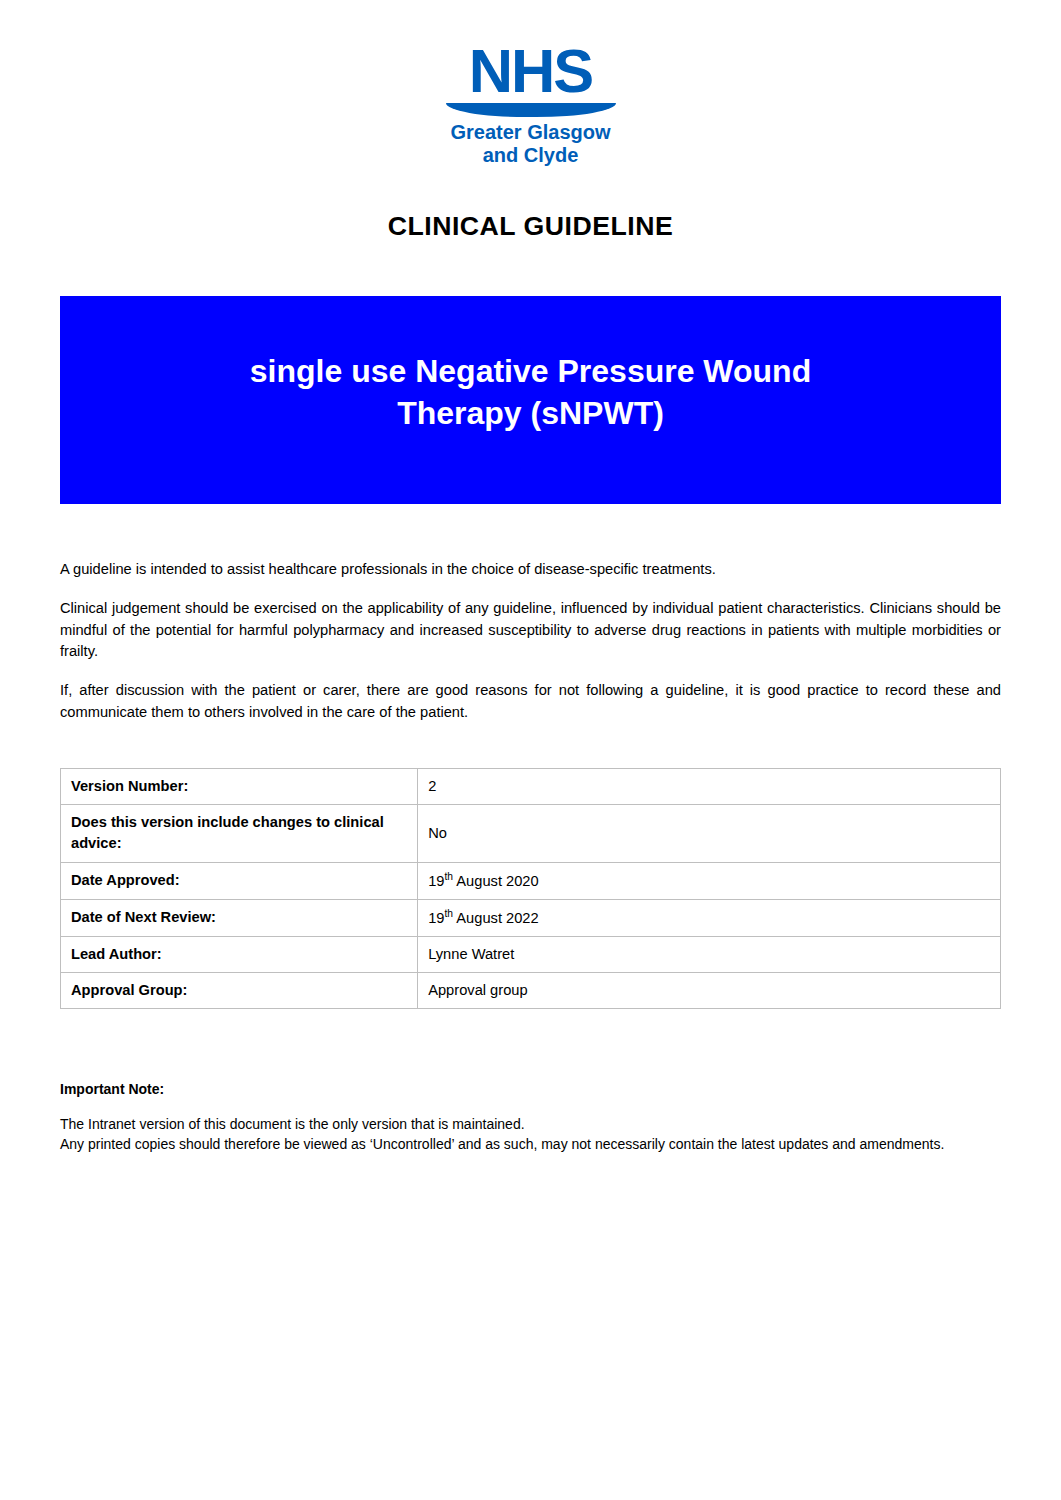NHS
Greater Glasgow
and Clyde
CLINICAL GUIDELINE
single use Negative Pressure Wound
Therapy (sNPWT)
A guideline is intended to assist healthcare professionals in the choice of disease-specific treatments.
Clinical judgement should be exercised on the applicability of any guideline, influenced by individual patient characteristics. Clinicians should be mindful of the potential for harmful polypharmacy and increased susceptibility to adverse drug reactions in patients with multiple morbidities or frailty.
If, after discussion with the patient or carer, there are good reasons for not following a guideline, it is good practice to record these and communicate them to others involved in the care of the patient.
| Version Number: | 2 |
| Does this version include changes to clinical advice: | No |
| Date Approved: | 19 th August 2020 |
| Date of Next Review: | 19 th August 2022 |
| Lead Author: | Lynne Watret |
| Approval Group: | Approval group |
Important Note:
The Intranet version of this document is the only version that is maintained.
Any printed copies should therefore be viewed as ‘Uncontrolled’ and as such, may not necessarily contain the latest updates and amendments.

++++++++

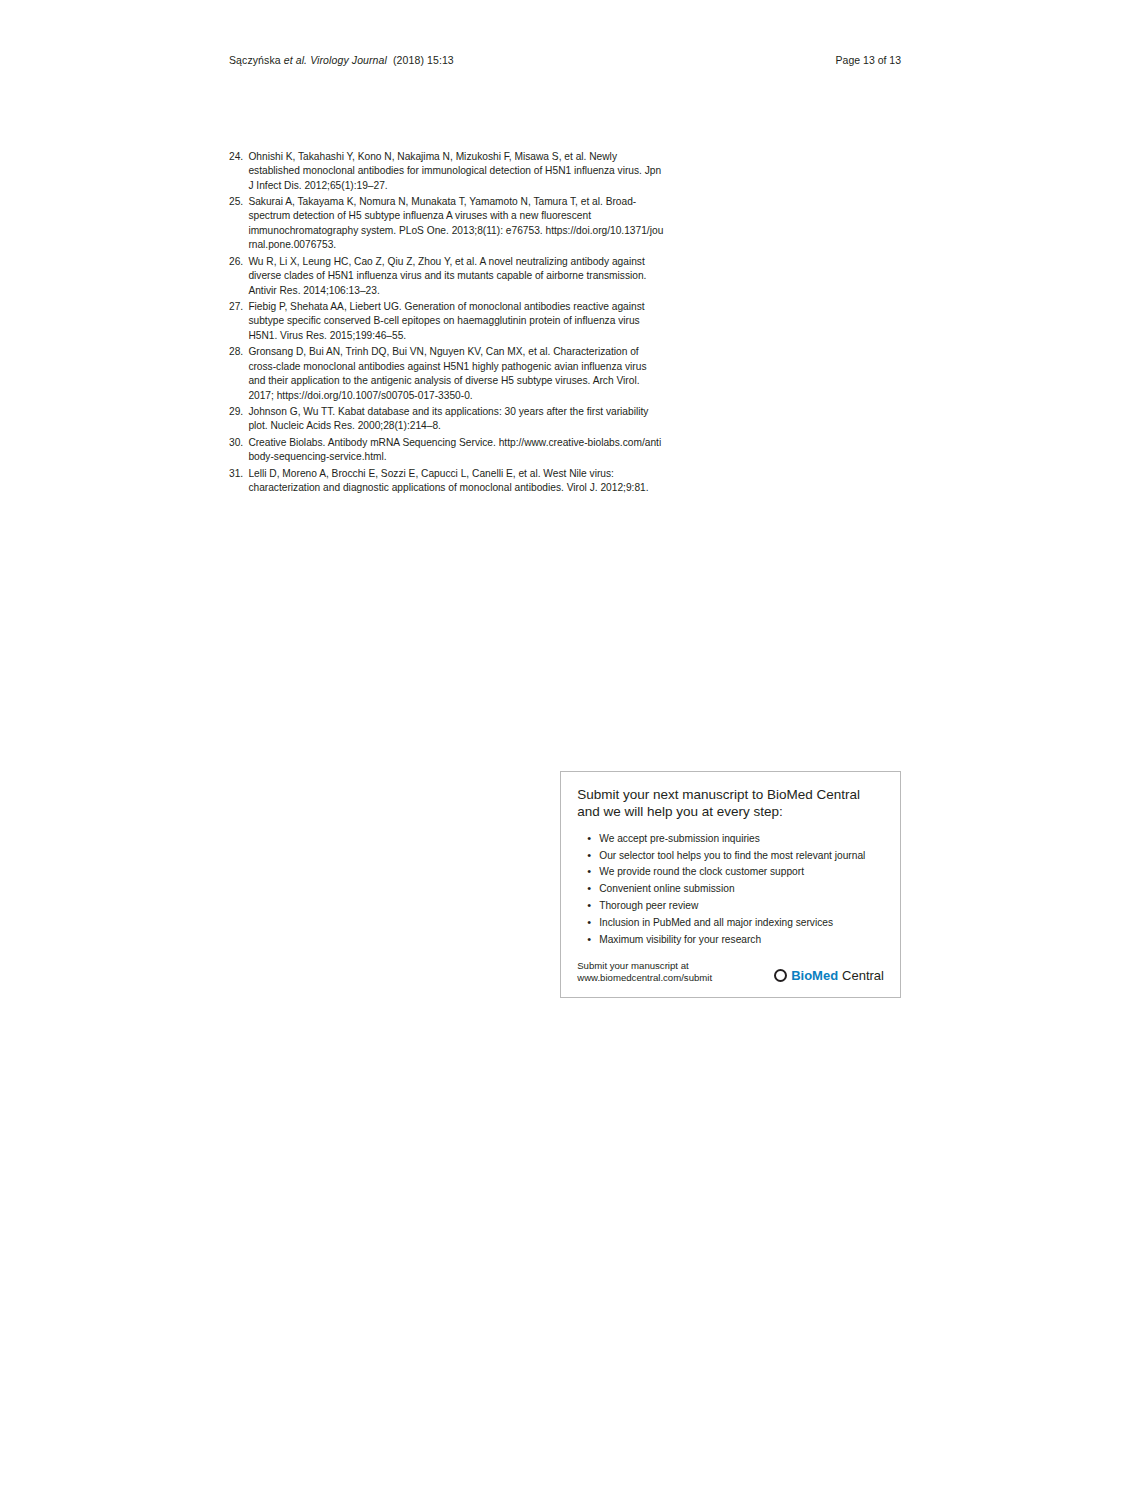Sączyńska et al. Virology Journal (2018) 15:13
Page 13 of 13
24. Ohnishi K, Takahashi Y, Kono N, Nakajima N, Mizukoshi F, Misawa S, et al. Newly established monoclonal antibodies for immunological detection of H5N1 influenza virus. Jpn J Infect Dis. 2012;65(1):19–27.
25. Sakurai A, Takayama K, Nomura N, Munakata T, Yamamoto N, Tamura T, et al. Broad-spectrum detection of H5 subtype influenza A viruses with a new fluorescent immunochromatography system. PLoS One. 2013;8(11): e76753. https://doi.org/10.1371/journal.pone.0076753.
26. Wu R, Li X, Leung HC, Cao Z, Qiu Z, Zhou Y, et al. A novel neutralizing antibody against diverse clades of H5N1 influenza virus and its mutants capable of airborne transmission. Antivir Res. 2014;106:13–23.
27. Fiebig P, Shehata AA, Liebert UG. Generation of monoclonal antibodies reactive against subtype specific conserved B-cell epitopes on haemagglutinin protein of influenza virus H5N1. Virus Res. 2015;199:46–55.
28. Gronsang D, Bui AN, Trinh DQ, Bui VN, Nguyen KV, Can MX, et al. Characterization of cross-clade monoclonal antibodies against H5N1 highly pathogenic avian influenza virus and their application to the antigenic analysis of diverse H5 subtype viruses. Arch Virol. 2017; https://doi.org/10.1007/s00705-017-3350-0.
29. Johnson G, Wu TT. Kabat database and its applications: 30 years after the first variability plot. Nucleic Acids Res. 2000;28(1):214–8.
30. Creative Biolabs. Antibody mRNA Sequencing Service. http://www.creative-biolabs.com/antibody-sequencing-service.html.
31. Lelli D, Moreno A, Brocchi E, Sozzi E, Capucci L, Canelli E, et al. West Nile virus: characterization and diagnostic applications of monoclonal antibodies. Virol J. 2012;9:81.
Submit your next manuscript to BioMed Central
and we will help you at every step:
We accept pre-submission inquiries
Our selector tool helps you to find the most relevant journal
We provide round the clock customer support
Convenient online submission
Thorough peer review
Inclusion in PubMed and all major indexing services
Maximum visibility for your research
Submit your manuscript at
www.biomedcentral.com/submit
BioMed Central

++++++++

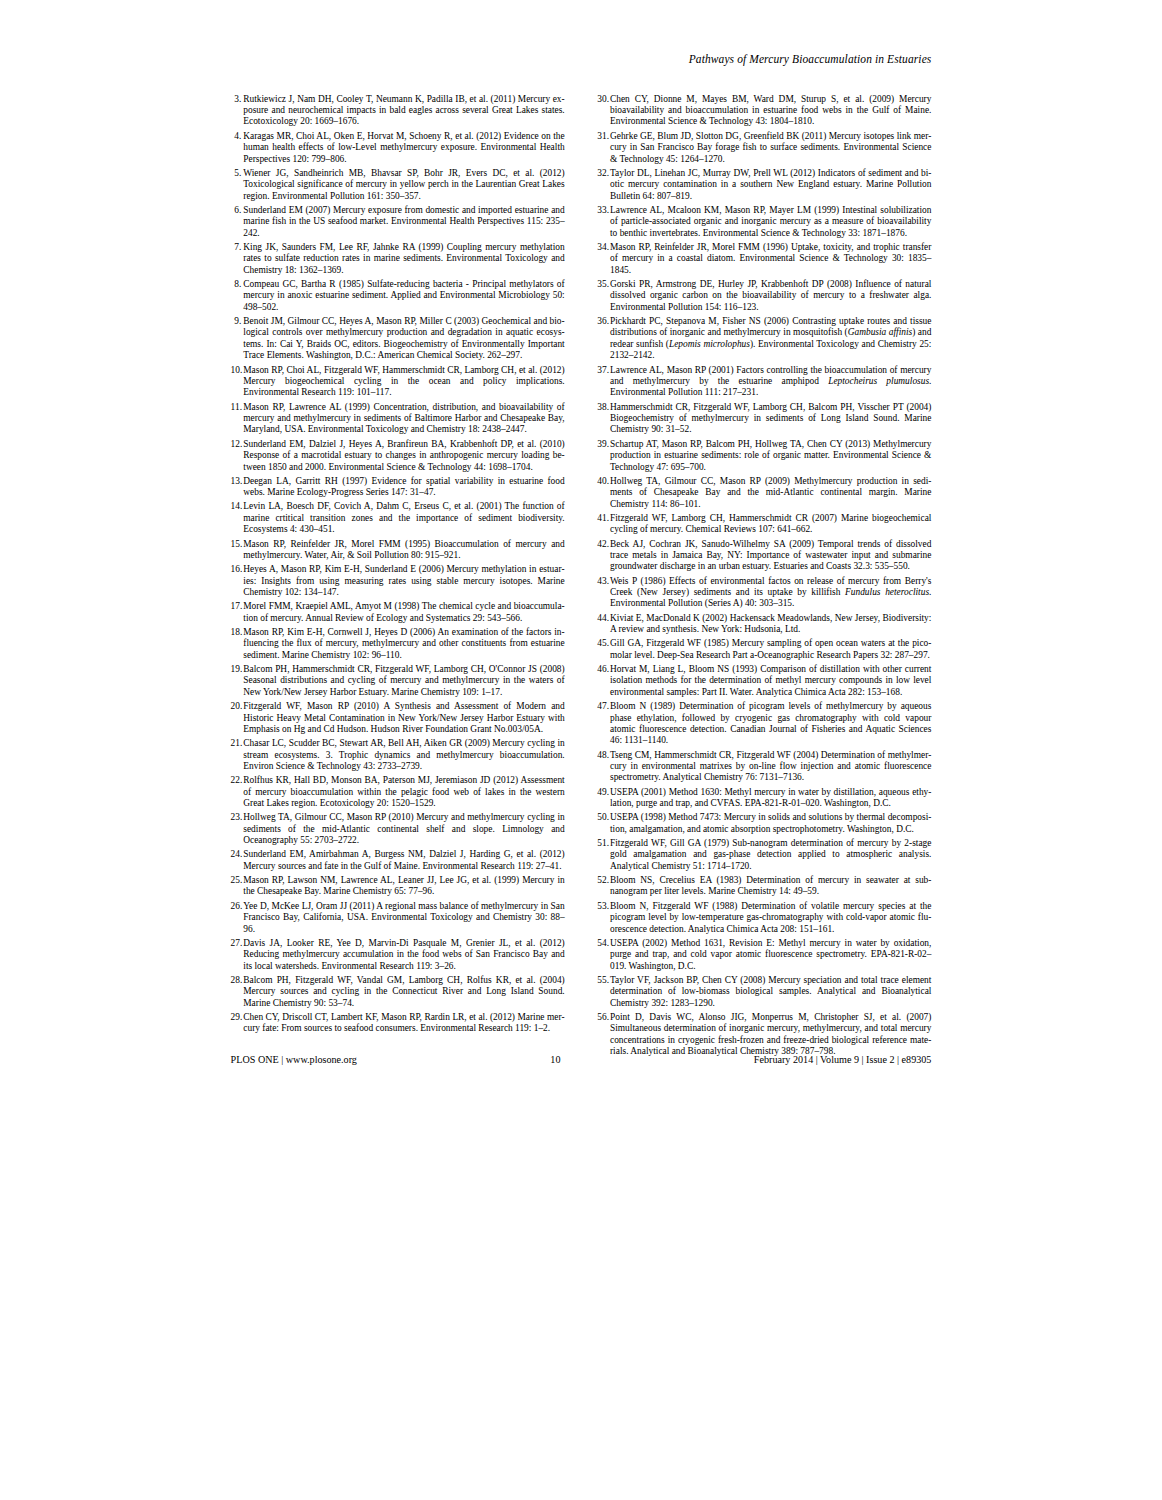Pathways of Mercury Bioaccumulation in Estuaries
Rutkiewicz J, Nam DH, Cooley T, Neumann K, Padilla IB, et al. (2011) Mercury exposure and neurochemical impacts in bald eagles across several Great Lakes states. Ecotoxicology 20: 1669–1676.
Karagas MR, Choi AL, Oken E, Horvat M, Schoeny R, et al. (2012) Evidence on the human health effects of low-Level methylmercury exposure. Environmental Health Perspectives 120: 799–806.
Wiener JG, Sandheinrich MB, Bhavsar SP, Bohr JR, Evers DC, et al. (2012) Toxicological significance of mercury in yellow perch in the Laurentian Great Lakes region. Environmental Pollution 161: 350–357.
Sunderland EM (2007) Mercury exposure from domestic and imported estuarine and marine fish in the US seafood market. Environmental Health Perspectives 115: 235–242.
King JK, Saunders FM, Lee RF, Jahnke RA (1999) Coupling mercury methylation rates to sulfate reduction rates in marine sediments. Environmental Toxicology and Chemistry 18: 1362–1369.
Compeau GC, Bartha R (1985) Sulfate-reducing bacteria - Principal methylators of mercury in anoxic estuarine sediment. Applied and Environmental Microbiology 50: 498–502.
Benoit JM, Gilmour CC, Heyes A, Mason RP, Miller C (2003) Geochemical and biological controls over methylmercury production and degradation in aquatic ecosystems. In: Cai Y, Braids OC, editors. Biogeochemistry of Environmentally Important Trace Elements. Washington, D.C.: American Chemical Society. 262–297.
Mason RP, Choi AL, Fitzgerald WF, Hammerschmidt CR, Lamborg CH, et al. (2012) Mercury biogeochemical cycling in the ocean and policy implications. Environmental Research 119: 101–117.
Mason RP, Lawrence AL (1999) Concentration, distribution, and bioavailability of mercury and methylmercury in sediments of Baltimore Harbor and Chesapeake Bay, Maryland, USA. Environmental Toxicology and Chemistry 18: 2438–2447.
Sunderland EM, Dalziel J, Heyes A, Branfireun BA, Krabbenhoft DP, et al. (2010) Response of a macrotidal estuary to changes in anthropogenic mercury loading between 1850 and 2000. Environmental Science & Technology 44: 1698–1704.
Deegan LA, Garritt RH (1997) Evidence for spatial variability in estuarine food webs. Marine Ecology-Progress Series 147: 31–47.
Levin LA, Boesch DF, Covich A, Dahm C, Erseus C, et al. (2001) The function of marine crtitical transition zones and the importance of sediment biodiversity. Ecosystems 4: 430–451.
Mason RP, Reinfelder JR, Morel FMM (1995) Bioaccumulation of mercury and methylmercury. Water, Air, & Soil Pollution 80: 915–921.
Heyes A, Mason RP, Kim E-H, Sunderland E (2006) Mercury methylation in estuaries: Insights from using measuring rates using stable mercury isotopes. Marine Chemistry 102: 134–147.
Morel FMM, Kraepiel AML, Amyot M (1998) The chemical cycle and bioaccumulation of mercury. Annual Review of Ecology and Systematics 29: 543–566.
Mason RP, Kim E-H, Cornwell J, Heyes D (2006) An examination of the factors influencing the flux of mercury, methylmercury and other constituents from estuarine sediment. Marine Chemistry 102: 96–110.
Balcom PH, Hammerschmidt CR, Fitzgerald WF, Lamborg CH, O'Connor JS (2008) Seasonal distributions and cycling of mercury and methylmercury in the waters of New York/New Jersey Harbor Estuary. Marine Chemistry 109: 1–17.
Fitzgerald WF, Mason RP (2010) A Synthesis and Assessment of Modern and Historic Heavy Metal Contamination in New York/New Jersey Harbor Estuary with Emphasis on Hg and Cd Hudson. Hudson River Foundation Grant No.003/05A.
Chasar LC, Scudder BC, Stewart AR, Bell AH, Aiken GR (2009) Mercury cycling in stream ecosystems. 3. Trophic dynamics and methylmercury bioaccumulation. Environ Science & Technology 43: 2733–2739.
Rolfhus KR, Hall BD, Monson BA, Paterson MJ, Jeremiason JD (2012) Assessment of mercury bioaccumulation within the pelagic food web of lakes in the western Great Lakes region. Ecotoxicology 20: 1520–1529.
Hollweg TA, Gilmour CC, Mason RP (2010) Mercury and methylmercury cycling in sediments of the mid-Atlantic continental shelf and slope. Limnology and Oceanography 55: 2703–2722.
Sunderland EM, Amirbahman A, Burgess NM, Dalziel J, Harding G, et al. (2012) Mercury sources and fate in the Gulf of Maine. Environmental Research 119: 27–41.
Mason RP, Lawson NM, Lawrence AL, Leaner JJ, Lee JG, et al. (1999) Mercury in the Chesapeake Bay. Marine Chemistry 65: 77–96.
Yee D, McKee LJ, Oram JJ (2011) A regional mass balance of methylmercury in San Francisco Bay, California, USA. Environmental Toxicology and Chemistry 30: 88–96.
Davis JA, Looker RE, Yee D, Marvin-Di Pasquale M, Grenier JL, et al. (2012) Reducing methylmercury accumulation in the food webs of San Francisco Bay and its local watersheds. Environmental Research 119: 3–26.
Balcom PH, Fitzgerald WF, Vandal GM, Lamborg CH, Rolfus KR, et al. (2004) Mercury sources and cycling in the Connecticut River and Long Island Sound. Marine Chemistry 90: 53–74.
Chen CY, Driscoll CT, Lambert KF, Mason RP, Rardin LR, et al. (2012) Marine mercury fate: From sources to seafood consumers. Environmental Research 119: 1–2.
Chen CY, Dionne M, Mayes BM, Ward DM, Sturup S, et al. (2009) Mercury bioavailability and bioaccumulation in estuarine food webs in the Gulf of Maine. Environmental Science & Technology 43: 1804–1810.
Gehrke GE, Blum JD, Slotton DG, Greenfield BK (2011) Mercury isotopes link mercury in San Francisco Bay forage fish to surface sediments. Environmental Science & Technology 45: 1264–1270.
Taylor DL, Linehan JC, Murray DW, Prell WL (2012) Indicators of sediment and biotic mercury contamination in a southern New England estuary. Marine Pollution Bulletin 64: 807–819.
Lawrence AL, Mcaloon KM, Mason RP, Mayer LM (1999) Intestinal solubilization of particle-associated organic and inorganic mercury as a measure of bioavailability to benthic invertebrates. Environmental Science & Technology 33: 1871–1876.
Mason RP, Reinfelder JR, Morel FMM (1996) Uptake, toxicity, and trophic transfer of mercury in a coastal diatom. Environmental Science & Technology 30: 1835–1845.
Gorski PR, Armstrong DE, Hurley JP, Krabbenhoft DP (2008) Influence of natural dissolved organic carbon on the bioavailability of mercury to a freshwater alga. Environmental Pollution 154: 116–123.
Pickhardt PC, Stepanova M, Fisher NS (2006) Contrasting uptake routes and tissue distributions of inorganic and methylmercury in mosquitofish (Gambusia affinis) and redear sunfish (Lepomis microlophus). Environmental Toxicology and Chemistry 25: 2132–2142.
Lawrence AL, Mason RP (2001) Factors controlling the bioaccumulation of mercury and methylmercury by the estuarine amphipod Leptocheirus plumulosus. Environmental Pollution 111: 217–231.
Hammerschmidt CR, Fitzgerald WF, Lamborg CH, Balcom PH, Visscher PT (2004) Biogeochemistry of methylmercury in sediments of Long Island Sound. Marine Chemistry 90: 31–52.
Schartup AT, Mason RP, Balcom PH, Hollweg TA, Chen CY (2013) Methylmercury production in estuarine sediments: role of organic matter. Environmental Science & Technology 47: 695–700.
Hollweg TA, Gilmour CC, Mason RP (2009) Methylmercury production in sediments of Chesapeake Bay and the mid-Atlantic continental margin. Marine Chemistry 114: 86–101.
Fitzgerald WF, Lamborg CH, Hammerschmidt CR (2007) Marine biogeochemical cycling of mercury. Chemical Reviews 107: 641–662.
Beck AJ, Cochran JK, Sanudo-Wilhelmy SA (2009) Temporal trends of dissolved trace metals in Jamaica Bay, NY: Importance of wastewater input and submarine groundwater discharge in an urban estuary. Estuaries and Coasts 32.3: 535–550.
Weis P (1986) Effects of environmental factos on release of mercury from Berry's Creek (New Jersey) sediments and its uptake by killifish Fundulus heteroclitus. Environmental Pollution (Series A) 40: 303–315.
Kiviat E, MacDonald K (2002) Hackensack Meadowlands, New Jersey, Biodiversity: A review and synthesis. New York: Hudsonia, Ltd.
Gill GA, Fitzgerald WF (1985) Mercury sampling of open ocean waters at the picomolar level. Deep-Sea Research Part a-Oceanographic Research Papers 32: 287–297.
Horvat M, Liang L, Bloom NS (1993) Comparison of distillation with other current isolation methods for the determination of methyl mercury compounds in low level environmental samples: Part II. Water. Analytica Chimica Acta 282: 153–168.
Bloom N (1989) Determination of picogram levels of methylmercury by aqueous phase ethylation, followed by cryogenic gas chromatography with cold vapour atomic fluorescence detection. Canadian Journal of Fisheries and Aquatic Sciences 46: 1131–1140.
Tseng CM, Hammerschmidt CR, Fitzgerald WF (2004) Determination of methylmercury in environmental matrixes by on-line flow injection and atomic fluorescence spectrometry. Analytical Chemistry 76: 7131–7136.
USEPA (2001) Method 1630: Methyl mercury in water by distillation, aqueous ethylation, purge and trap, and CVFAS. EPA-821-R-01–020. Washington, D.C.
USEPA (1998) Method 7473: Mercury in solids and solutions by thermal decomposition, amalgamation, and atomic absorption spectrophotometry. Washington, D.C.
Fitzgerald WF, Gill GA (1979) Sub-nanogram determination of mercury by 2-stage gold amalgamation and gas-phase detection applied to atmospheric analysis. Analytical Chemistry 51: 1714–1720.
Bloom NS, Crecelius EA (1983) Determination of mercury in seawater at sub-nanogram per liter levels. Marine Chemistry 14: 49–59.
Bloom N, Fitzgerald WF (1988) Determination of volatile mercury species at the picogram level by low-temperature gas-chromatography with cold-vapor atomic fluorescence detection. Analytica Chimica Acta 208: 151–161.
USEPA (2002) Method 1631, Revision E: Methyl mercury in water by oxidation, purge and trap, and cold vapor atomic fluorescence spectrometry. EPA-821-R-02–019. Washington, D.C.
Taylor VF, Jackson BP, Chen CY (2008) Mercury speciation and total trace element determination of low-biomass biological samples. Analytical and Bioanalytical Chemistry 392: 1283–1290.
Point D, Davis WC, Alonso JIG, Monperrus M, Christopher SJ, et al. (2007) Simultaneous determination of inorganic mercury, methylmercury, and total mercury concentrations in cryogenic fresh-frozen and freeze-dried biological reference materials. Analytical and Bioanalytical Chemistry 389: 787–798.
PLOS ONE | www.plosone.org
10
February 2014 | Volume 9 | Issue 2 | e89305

++++++++

EXERCISE GOAL:
Above this instruction are the records; retype exactly the lines from the one containing "Gorski PR, Armstrong" up to and including the one containing "Weis P (1986)".

EXERCISE SOLUTION:
Gorski PR, Armstrong DE, Hurley JP, Krabbenhoft DP (2008) Influence of natural dissolved organic carbon on the bioavailability of mercury to a freshwater alga. Environmental Pollution 154: 116–123.
Pickhardt PC, Stepanova M, Fisher NS (2006) Contrasting uptake routes and tissue distributions of inorganic and methylmercury in mosquitofish (Gambusia affinis) and redear sunfish (Lepomis microlophus). Environmental Toxicology and Chemistry 25: 2132–2142.
Lawrence AL, Mason RP (2001) Factors controlling the bioaccumulation of mercury and methylmercury by the estuarine amphipod Leptocheirus plumulosus. Environmental Pollution 111: 217–231.
Hammerschmidt CR, Fitzgerald WF, Lamborg CH, Balcom PH, Visscher PT (2004) Biogeochemistry of methylmercury in sediments of Long Island Sound. Marine Chemistry 90: 31–52.
Schartup AT, Mason RP, Balcom PH, Hollweg TA, Chen CY (2013) Methylmercury production in estuarine sediments: role of organic matter. Environmental Science & Technology 47: 695–700.
Hollweg TA, Gilmour CC, Mason RP (2009) Methylmercury production in sediments of Chesapeake Bay and the mid-Atlantic continental margin. Marine Chemistry 114: 86–101.
Fitzgerald WF, Lamborg CH, Hammerschmidt CR (2007) Marine biogeochemical cycling of mercury. Chemical Reviews 107: 641–662.
Beck AJ, Cochran JK, Sanudo-Wilhelmy SA (2009) Temporal trends of dissolved trace metals in Jamaica Bay, NY: Importance of wastewater input and submarine groundwater discharge in an urban estuary. Estuaries and Coasts 32.3: 535–550.
Weis P (1986) Effects of environmental factos on release of mercury from Berry's Creek (New Jersey) sediments and its uptake by killifish Fundulus heteroclitus. Environmental Pollution (Series A) 40: 303–315.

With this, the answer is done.